# SOURCE PASSAGE
I get the hassle without keeping venomous!
Again its mostly from those who dont understand or know anything.
So i just tend to reply: come and meet them and you will soon change your opinion! Otherwise go back into your hole! :whip:

At the end of the day if u keep venomous then you do so because your intrest in the species is deep. So you tend to know what your dealing with! People only comment negatively because they dont undertsand,
most people would like to understand if you give them a chance.


----------



## slippery42 (Mar 23, 2008)

*attitudes*

I've been lucky to work closely with Vipera berus for 30 odd years and keep herps for a similar time. As a regular photographer of "hots" I've also been in very close contact with a huge range of venomous species so the move into keeping DWA's didnt surprise my family.

Real friends understand what drives me!

When asked by other people why keep something you cannot handle I give them the stock question in answer ..." can you handle your tropical fish?".


----------



## SiUK (Feb 15, 2007)

what if they dont keep tropical fish


----------



## Lucifus (Aug 30, 2007)

I get enough stick for keeping Spiders. Thankfully i got my mum to pick up my first and she now loves em.

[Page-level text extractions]

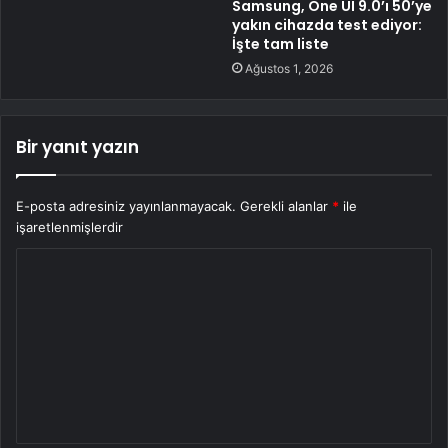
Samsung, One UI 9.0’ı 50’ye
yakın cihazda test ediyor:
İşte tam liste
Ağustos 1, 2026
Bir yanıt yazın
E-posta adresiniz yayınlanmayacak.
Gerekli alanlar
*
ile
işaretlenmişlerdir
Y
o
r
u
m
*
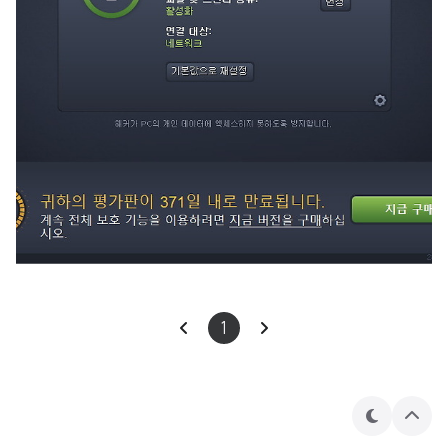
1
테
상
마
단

...

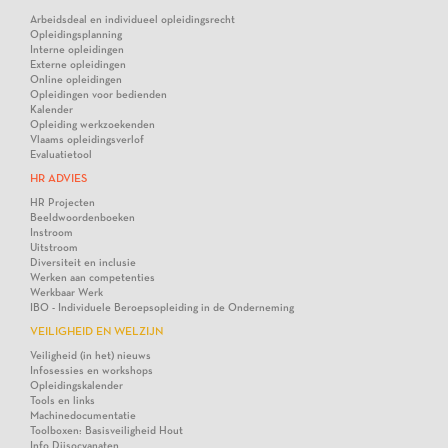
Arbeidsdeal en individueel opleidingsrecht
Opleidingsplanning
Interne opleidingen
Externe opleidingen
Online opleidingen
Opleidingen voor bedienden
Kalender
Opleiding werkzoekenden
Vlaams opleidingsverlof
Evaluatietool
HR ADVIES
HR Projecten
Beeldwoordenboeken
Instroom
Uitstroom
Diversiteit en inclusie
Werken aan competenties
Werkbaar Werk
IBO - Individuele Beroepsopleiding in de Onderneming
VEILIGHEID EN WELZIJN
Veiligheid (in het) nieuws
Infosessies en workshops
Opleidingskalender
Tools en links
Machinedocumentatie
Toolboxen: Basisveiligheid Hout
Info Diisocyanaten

# WHAT TO WORK ON
a) Return the section of the forum thread about keeping venomous animals that opens with the words containing "## slippery42 (Mar" and closes with "what drives me!", copied word for word.
b) In the entries, rename "Kalender" to "Agenda" in the part that opens with the line containing "Arbeidsdeal en individueel opleidingsrecht" and closes with the line containing "HR Projecten", and give only those lines with everything else unchanged.

# WRITTEN ANSWERS
a)
## slippery42 (Mar 23, 2008)

*attitudes*

I've been lucky to work closely with Vipera berus for 30 odd years and keep herps for a similar time. As a regular photographer of "hots" I've also been in very close contact with a huge range of venomous species so the move into keeping DWA's didnt surprise my family.

Real friends understand what drives me!

b)
Arbeidsdeal en individueel opleidingsrecht
Opleidingsplanning
Interne opleidingen
Externe opleidingen
Online opleidingen
Opleidingen voor bedienden
Agenda
Opleiding werkzoekenden
Vlaams opleidingsverlof
Evaluatietool
HR ADVIES
HR Projecten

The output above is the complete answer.